__TASK PROMPT__
Your result should be the lines holding the word "intrat", copied from the entries below.

__DATASET CONTENT__
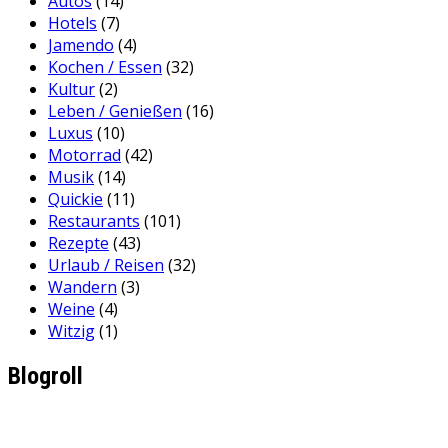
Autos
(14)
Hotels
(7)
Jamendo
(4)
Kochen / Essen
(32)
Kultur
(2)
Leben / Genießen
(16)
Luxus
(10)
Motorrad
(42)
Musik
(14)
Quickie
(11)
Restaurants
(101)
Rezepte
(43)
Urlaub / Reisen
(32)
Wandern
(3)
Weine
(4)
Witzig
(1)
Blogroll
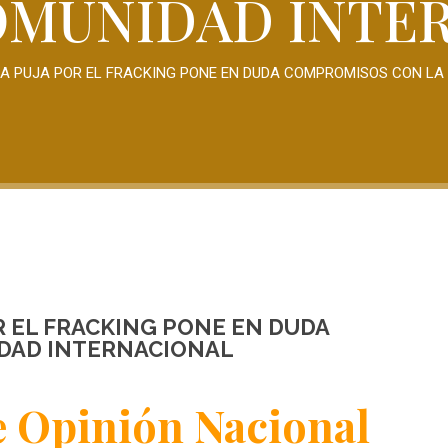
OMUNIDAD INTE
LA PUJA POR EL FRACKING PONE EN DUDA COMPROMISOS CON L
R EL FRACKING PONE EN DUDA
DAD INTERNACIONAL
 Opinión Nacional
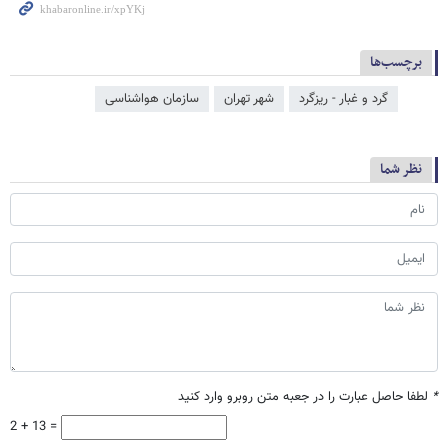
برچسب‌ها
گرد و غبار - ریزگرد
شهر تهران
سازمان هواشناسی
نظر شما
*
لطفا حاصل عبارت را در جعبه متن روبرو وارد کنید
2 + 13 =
...
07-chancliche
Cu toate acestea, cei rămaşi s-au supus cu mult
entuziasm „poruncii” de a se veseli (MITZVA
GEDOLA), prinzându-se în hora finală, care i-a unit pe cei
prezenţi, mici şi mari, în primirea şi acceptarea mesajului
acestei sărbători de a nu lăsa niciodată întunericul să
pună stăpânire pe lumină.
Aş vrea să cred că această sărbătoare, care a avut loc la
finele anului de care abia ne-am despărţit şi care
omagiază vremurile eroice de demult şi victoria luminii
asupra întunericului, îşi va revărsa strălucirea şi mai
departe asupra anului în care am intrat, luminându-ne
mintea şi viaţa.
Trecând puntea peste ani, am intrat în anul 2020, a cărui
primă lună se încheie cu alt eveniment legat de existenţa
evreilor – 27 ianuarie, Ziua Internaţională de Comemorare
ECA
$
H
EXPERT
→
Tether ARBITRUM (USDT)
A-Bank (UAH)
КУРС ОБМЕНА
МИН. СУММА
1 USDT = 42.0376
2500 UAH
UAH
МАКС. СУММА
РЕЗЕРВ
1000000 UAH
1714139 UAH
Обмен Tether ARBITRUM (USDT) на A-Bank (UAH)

__ANSWER BOX__
departe asupra anului în care am intrat, luminându-ne
Trecând puntea peste ani, am intrat în anul 2020, a cărui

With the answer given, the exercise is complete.